Snubbing is the operation of running pipe or tubulars into a live, pressurized wellbore against the upward balloon force of wellbore pressure acting on the pipe end area, using a hydraulic snubbing unit that provides the downward mechanical force needed to overcome this pressure force until enough pipe weight accumulates to transition from snubbing to stripping. The operation maintains the pressure barrier through a stripper rubber assembly and BOP stack, enabling workover, re-completion, and fishing operations on pressurized wells without the formation damage, production deferral, and regulatory complications of conventional kill-and-workover procedures. Snubbing unit capacity must be engineered to exceed the maximum upward force from wellbore pressure on the largest-diameter component in the string.
Synonyms and Related Terminology
Snubbing is also called hydraulic workover (HWO) or live well workover in industry usage. The operation of running pipe with the wellbore assisting (when pipe weight exceeds balloon force) is called stripping.

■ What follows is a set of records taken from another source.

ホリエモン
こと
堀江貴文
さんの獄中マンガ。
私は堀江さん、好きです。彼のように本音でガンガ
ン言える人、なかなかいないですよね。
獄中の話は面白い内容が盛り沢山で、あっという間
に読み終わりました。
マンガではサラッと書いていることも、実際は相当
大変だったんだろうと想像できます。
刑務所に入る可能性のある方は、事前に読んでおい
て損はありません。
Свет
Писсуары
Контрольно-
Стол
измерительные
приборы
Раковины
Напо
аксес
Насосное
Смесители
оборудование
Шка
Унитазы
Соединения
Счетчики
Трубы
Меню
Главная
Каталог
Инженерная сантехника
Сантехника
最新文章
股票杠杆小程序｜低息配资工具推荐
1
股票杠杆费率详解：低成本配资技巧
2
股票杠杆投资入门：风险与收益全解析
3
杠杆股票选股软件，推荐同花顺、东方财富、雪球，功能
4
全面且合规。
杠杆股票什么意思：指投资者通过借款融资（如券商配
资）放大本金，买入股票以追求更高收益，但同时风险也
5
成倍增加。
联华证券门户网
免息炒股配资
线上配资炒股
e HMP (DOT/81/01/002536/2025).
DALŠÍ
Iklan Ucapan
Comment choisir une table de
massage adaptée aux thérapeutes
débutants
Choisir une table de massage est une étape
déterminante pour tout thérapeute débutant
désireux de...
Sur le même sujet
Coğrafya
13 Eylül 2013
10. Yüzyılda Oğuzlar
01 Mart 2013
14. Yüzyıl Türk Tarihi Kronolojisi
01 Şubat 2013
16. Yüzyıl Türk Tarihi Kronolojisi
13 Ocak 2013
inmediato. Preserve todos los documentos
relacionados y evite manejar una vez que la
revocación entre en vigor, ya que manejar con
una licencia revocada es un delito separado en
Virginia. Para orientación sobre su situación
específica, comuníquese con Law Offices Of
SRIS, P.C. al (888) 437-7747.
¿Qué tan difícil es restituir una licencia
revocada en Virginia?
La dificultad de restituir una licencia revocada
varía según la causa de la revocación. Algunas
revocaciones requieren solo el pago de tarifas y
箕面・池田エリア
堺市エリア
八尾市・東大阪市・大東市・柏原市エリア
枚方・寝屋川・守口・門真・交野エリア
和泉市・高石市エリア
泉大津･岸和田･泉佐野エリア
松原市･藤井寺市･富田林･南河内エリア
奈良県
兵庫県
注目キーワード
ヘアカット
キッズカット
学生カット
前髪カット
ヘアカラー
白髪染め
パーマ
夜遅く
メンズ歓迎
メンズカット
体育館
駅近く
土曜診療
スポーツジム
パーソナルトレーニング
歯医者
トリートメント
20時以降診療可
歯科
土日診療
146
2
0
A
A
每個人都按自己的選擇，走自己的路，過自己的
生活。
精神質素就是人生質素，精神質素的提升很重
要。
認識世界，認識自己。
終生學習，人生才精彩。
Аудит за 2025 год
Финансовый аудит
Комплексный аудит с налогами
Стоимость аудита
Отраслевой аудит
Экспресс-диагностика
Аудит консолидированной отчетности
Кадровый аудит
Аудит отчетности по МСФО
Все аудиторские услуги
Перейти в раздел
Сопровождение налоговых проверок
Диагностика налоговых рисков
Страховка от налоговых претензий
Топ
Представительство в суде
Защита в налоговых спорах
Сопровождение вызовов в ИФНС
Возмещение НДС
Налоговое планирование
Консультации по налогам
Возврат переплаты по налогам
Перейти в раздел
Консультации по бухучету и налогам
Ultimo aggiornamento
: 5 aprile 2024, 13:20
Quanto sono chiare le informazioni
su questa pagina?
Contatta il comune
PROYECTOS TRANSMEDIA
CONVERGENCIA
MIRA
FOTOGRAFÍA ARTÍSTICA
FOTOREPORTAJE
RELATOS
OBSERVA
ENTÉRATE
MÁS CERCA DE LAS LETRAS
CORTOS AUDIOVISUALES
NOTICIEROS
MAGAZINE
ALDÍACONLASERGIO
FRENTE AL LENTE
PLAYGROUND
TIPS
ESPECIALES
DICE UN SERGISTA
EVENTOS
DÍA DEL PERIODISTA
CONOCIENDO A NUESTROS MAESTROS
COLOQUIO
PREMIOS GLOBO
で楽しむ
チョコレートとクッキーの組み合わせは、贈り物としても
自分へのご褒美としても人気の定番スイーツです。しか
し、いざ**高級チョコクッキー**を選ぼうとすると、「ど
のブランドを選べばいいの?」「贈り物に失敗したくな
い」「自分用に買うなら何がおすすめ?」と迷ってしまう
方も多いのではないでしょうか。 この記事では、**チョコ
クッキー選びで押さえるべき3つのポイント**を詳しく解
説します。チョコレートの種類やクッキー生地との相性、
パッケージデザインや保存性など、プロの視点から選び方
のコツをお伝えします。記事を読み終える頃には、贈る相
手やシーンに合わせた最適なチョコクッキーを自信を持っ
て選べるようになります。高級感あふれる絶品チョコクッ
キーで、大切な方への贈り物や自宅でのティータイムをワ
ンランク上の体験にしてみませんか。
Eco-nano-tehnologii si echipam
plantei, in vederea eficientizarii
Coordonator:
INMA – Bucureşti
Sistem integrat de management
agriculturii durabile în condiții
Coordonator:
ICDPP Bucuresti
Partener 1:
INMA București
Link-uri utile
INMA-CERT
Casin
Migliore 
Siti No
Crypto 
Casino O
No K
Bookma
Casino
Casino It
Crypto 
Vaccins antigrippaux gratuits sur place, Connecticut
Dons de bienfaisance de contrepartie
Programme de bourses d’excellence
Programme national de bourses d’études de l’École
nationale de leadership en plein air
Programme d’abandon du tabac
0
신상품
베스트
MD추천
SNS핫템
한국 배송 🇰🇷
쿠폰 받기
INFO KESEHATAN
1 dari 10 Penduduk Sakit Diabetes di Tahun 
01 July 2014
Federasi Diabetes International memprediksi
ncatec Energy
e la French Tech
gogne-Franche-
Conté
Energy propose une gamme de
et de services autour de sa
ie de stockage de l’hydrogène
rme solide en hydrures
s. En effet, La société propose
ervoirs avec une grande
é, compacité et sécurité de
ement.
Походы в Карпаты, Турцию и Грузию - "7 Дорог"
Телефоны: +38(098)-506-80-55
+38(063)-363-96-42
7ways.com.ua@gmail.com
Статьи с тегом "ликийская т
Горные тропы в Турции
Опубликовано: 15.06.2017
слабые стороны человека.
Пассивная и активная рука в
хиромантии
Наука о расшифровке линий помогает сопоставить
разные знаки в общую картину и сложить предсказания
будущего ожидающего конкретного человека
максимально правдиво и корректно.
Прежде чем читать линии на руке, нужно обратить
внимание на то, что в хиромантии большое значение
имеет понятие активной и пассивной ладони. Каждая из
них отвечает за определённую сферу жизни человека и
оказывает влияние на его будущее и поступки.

Related terms include stripper rubber (the pressure-sealing rubber annular element mounted in the snubbing unit's stripping head that conforms around the pipe OD to maintain a gas-tight pressure barrier against wellbore pressure throughout the snubbing operation, requiring replacement for each different pipe OD in the string and being the primary pressure barrier between the live wellbore and the atmosphere during the operation), balloon force (the upward hydraulic force on the lower end of a pipe string inside a pressurized wellbore, equal to the product of wellbore pressure and the cross-sectional area of the pipe bore (the inside area of the pipe, because the wellbore pressure acts upward on the open pipe end), which the snubbing unit must overcome with downward mechanical force to force the pipe into the well against pressure), live well (a well that is under formation pressure and producing or capable of producing formation fluids, which requires pressure control equipment (snubbing unit, coiled tubing injector, or wireline lubricator) for any intervention operation that opens the wellbore to the atmosphere or introduces a tool string into the pressurized tubing), workover (a remedial well operation performed after a well has been completed to restore or improve production, which may be performed conventionally (after killing the well) or on a live well using snubbing or coiled tubing, including operations such as re-perforation, tubing replacement, packer setting, and artificial lift installation), and well control (the set of procedures, equipment, and trained responses used to detect and manage the influx of formation fluids (kicks) into the wellbore during drilling and workover operations, which in snubbing operations is provided by the BOP stack and stripper assembly of the snubbing unit rather than the conventional rig BOP stack used in rotary drilling).
Why Snubbing Is an Essential Technology for the Modern Oil and Gas Industry
Every oilfield has wells that produce at high pressure, that contain formations too sensitive to kill fluid invasion to tolerate conventional workover, or that have operational problems that must be fixed without shutting in production for the weeks a conventional workover requires. Snubbing provides the solution: intervention on a live well, under pressure control, without killing the reservoir. As the industry increasingly operates in high-pressure gas plays, tight shale formations where kill fluid damage is permanent, and deepwater wells where killing requires enormous fluid volumes at great cost, snubbing's value relative to conventional workover grows. Understanding when snubbing is the appropriate intervention technique and having the engineering competence to design and execute the operation safely is one of the differentiating capabilities of production engineering teams operating complex well portfolios.